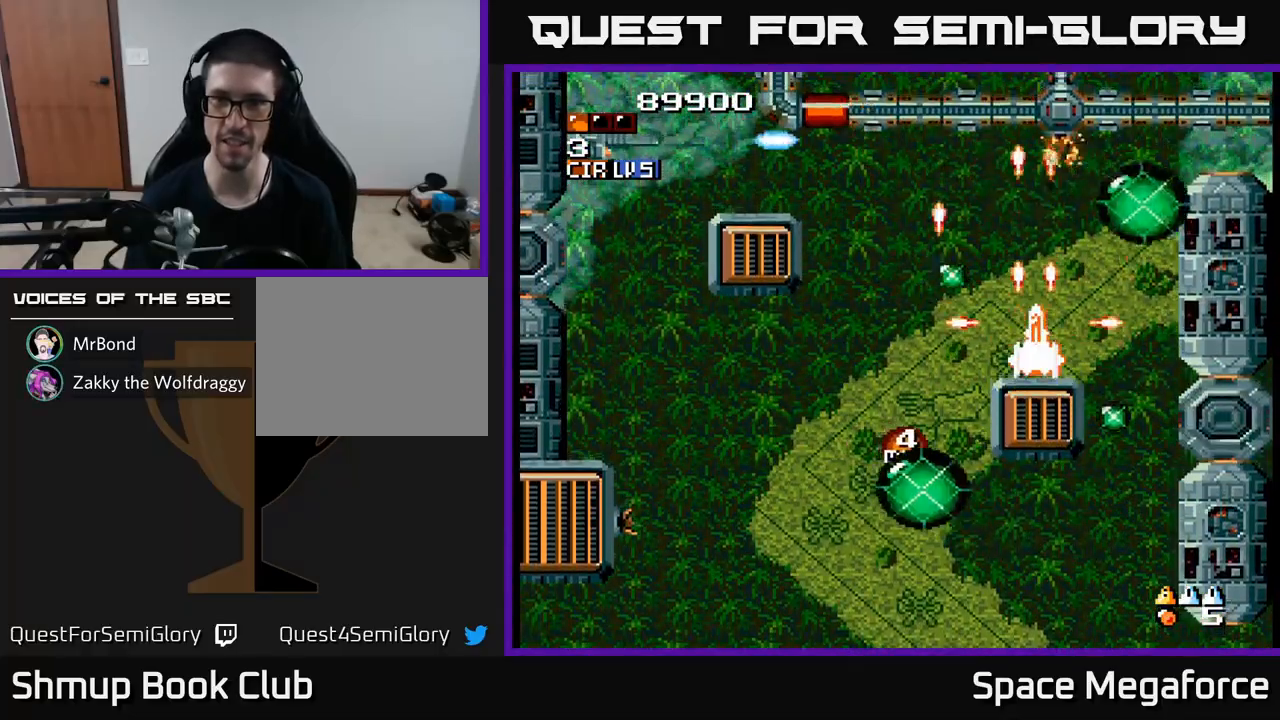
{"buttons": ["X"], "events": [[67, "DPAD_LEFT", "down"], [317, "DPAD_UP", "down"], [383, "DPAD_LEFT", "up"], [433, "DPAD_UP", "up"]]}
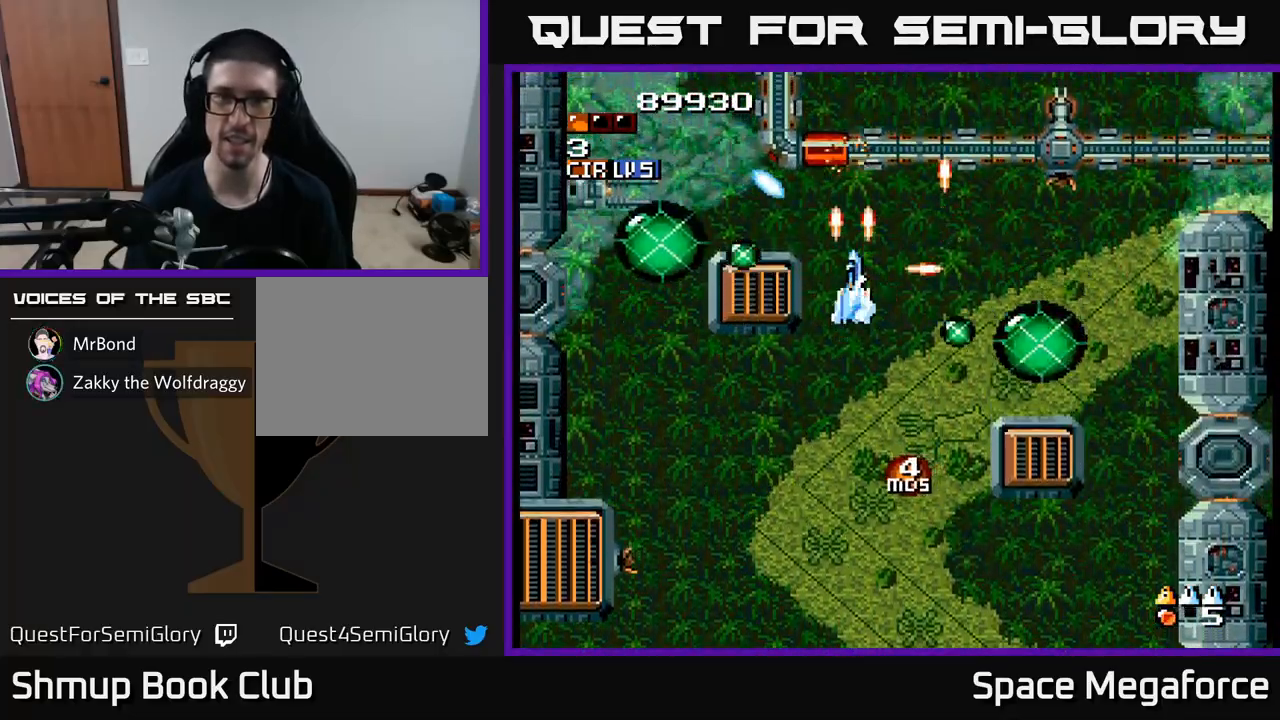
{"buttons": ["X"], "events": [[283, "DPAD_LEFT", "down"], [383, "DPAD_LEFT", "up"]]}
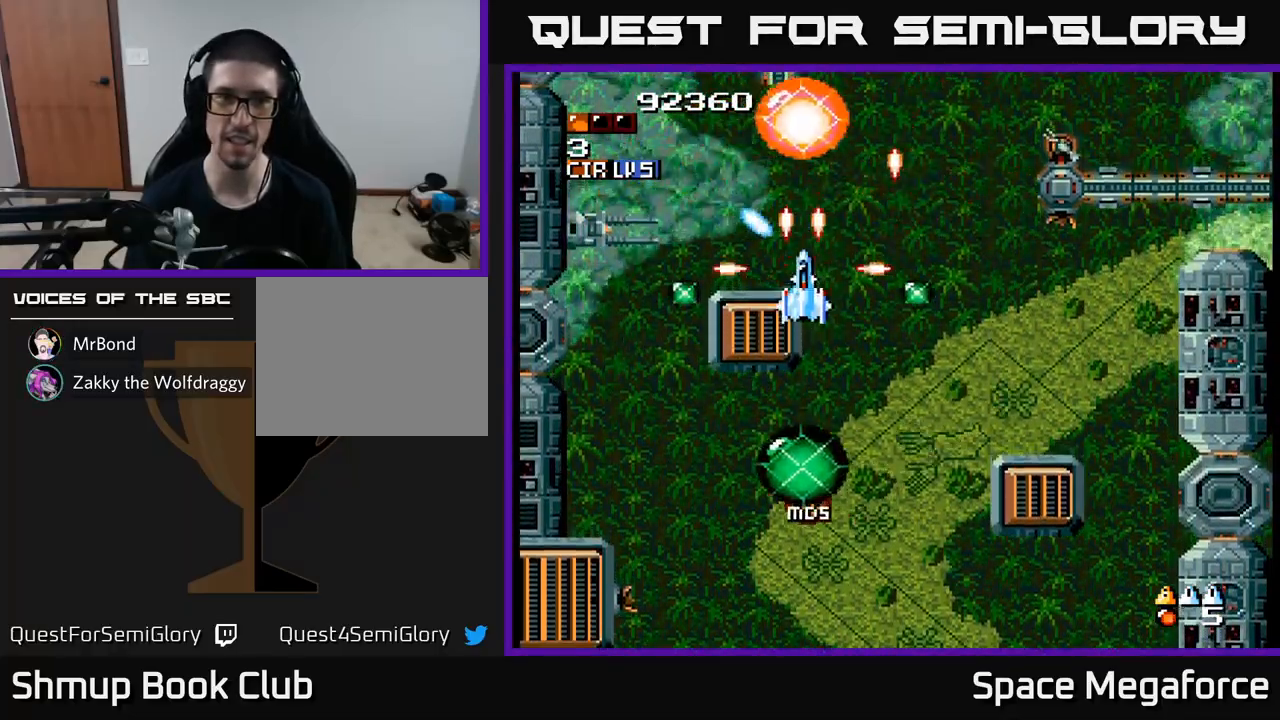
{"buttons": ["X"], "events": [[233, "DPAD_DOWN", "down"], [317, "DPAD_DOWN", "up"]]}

> **Exercise description**
Set down all of the material word for word, minus its pictures.

> **Written solution**
{"buttons": ["X"], "events": [[67, "DPAD_LEFT", "down"], [317, "DPAD_UP", "down"], [383, "DPAD_LEFT", "up"], [433, "DPAD_UP", "up"]]}
{"buttons": ["X"], "events": [[283, "DPAD_LEFT", "down"], [383, "DPAD_LEFT", "up"]]}
{"buttons": ["X"], "events": [[233, "DPAD_DOWN", "down"], [317, "DPAD_DOWN", "up"]]}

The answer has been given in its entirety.